The Convention on International Trade in Endangered Species of Wild Fauna and Flora (CITES) is an international treaty the purpose of which is to preserve endangered species through control of their trade. There is a CITES web site ( that has a lot of information and links, including a list of member countries. The United States is a signatory, as are many other countries, so check the list to see if your country of origin and/or destination are there.

The treaty itself has no force as law in any country. Enforcement of its terms occurs through laws enacted by the signatory countries to implement the treaty. In the U.S. the most significant of these are the Endangered Species Act, the African Elephant Conservation Act, the Asian Elephant Conservation Act, and the Marine Mammal Protection Act. The links are just for reference – you will likely go blind and/or mad trying to read them. Between these three, all of the species listed in CITES are covered, as near as I can tell, and then some, but there are a number of other laws under which the FWS operates, which might be applicable (see for a full listing).
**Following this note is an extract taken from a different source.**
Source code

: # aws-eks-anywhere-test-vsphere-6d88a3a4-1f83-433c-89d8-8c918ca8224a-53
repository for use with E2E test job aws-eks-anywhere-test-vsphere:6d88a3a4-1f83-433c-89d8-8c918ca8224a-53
Each signatory country has a CITES managing authority, which in the U.S. is the U.S. Fish & Wildlife Service. The FWS has an Import/Export information page with useful information and links. The national CITES managing authority is the entity responsible for enforcing the implementing laws of a country, and for overseeing the CITES permitting process. The CITES web site has a link to a list of managing authorities for each member country (by the way, the map at this link shows that virtually every country in the world has signed on to the treaty).

CITES Basics

Under CITES, it is prohibited to sell, buy, transport, import, export, re-import, re-export or even possess any plant/animal (or part thereof) covered by the treaty. There are, however, circumstances under which one is excepted from the provisions of the treaty, and objects that are not subject to the treaty, which I will get to in a second. In terms of species covered, as it turns out virtually any animal part that is used in or on an ethnographic edged weapon is covered. Specifically, ivory of any kind – African or Asian elephant, whale, walrus, manatee, etc. – is covered. Rhino horn is covered. Most “exotic” antler material is covered (i.e., basically anything other than white-tail, reindeer and North American elk antler). Virtually anything from any cat other than a house cat, and from any monkey or ape is covered. Many snakes, alligators, turtles & lizards are covered. True horn (like cow or carabao horn) and bone are the areas where there is some leeway, but the issue then becomes proving the horn/bone is not from a listed species. A full list of all covered species, by both common and scientific name, can be found in the CITES Appendices, linked here.

Some examples of prohibited transactions: I buy today a sword with an elephant ivory grip made in 1965, from someone in France. That right there is a prohibited transaction (both I and the seller are liable); it gets shipped from France to me in the U.S. -- a second prohibited transaction (again, both parties liable); I hang the sword up on my wall and keep it for a while -- a third violation (just me liable this time); I bring the sword up to Timonium for the annual EEWRS dinner, which involves transporting it across state lines -- a fourth prohibited act (just me liable, again); I then sell it to a fellow forumite in another state in the U.S. and mail it to him/her -- two more prohibited transactions (both myself and the buyer liable).

There are several classes of items that are exempt from the CITES prohibitions, the most relevant in the “ethnographica”-collecting world being the exemption for items that are over 100 years old, and the exemption for items that were not, and have not been, “in commerce” as of December 28, 1973 (the effective date of the treaty. By "in commerce" it is meant that it has not been sold, or for sale, since that date (if the item has changed hands via sale even once after December 28, 1973, it loses the exemption).